List of tasks:
1. In the Green Lake text below, by how many feet was the original lake lowered during the early 20th-century park improvements?
2. List every lake other than Green Lake that the Green Lake text below names.

Text provided:
I’ve been wanting to write about Seattle’s Green Lake, which is an addition to round out the post these small Seattle lake stories, and supplement the coverage of the larger lakes Union and Washington.  Green Lake has a special place for me, having lived close to it our entire time in Seattle, it’s been a place for fun, recreation, and even protest.  This really cool cross-time image from Then & Again shows the juxtaposition of the current with the old, and Green Lake spanning this , here with “…the majestic USS Macon gliding above Seattle’s Green Lake on August 22, 1934. The airship was traveling to its new station near San Francisco but took a leisurely route with time for a number of photo ops along the way.”

The history of the lake goes back to similar era to the smaller Bitter and Haller Lakes and the larger Lake Union and Washington, as mentioned on the Seattle Parks website: “Geologists say the Vashon Glacial Ice Sheet, which also formed Puget Sound and other area lakes, formed Green Lake 50,000 years ago. Dredgings of Green Lake have produced volcanic ash from an eruption of Glacier Peak that occurred about 6,700 years ago.”  The original lake was lowered 7-8 feet as park of early 20th Century Park improvements, and this 2014 article from Seattle Greenlaker  ‘Olmsted and the Origin of Green Lake Park‘ offers a good introduction to the modern incarnation of the park and this process. In that post, it links to this great map from 1907 from the National Association of Olmsted Parks, which shows the development of Green Lake Boulevard and the areas near the lake as part of this process, and the first evolution of Green Lake as part of the overall Park System.

Via Seattle Greenlaker – Caption: Courtesy Frederick Law Olmsted National Historic Site, National Park Service, 02714-21. Used with permission.

If you were, like me, temporarily disoriented for a bit, it helps to rotate this drawing so north is up, and the more familiar shapes and lobes of the lake become clearer. I’ve also highlighted the old shoreline (dashed line) and the new shoreline (solid line w/ blue fill), so it’s clearer where the drawdown left space for the trails and more usable open spaces, with amenities like Boat Houses and beaches.  The map also has information on the inlets and outlets, which I’ve highlighted below in a bit more detail for reference.

Provided records:
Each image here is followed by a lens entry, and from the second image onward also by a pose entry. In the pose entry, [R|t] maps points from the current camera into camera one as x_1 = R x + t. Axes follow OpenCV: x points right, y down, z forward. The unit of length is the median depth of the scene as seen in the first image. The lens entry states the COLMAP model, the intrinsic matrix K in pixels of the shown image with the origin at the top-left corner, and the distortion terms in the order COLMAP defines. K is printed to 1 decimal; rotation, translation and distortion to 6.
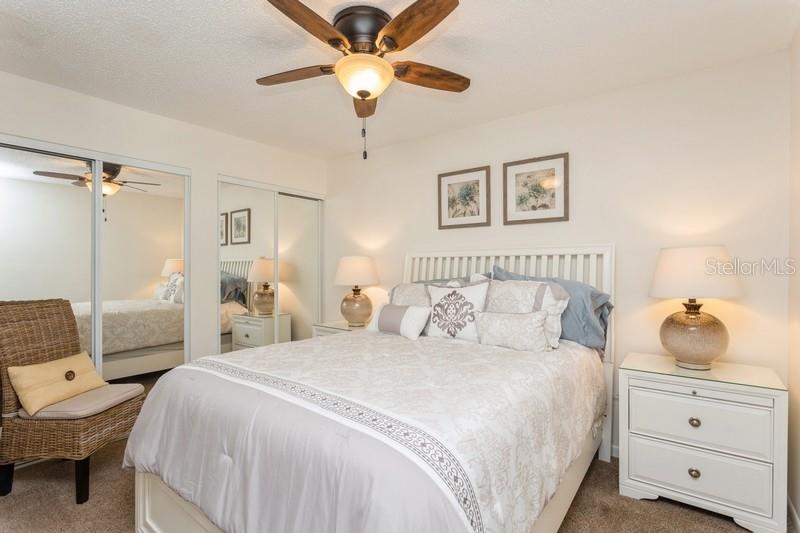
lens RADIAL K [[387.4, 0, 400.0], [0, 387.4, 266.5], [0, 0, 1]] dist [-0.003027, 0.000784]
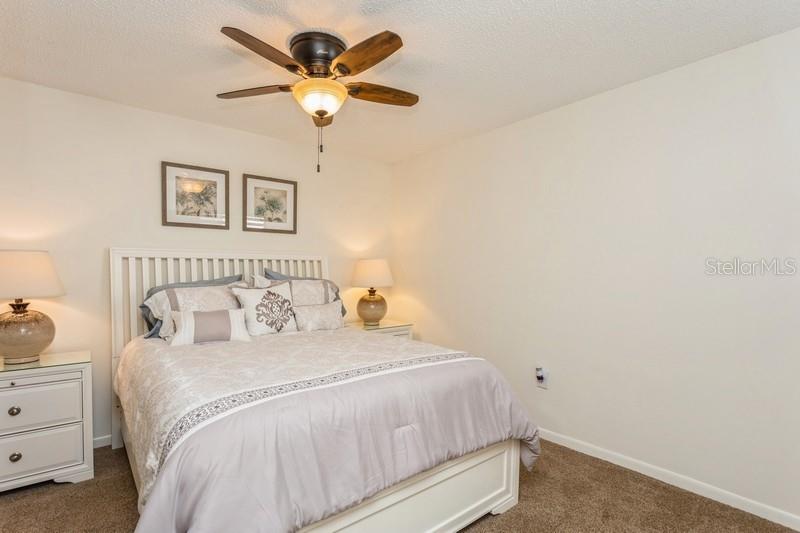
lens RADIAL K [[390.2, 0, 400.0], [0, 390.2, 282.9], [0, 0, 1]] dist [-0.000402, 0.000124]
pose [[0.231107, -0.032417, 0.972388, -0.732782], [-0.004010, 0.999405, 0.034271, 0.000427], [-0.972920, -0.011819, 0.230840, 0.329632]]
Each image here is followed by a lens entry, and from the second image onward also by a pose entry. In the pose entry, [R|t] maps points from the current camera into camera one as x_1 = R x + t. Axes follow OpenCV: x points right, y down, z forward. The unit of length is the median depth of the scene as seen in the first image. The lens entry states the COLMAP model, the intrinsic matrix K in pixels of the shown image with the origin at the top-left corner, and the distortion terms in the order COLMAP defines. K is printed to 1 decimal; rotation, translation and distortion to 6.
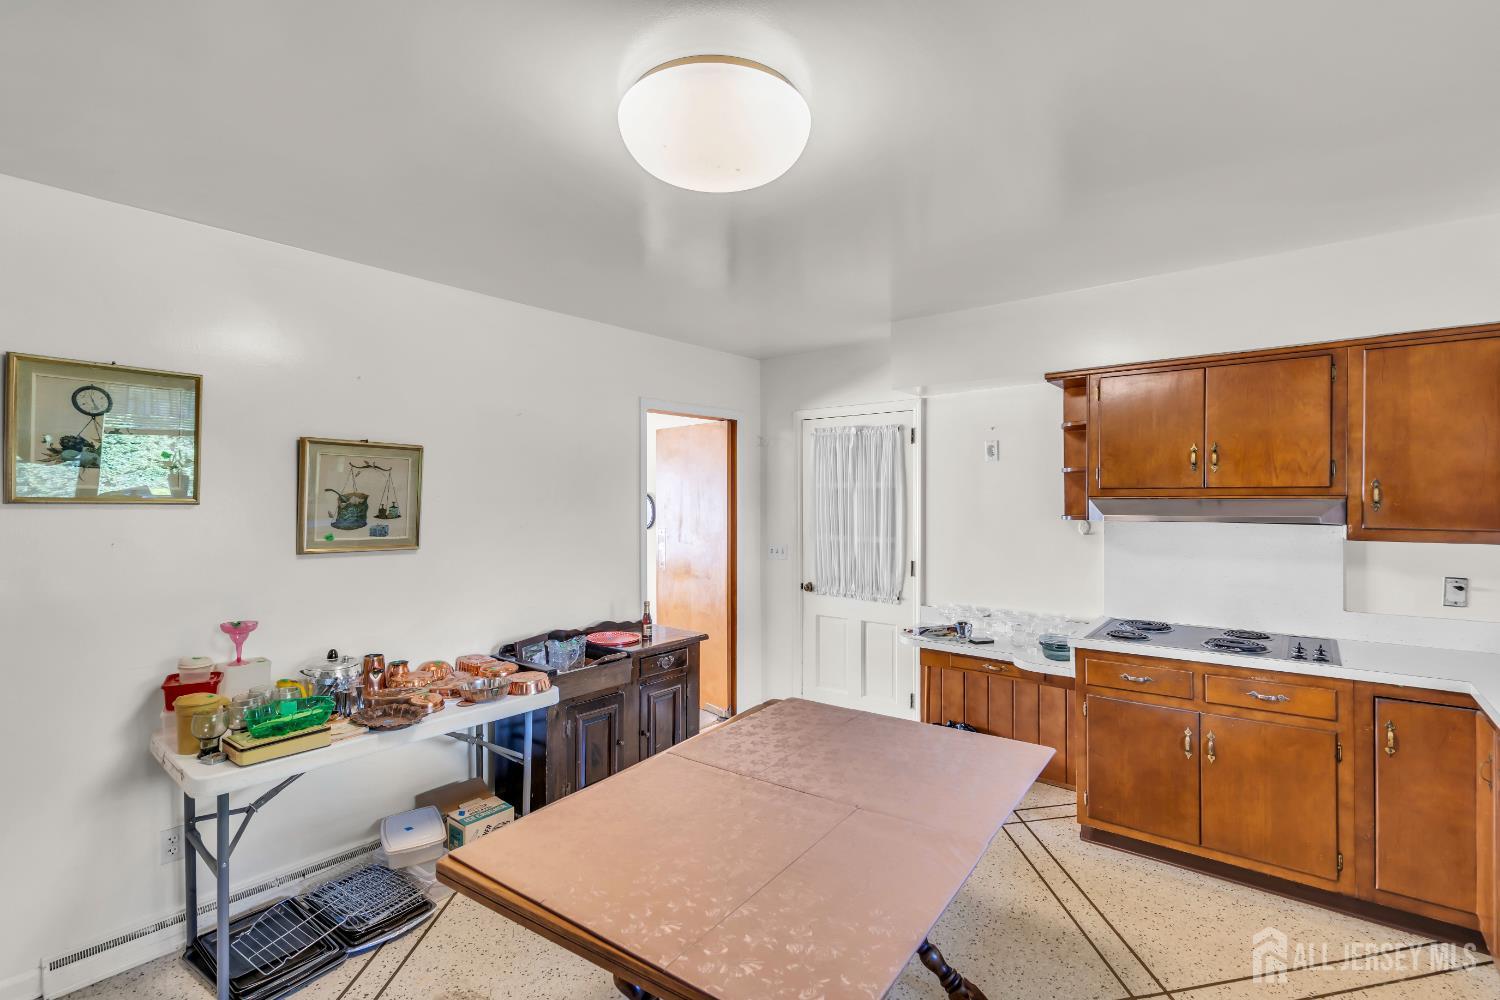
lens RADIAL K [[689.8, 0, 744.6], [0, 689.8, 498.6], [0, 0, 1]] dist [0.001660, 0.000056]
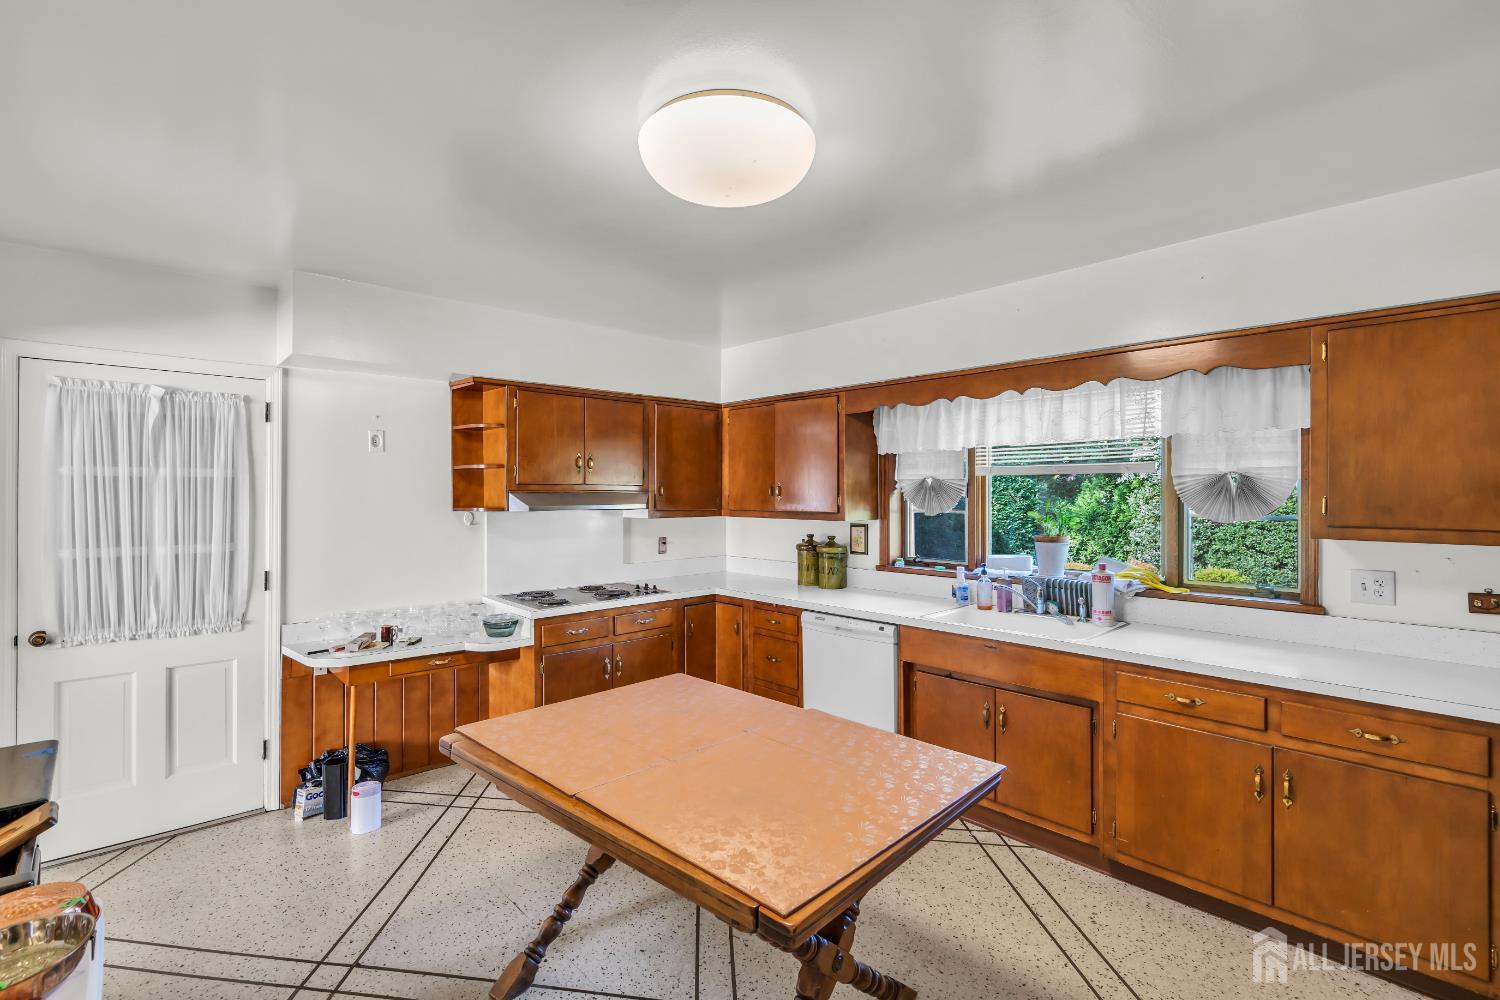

Responses to the tasks:
1. 7 to 8 feet

2. Bitter Lake, Haller Lake, Lake Union, Lake Washington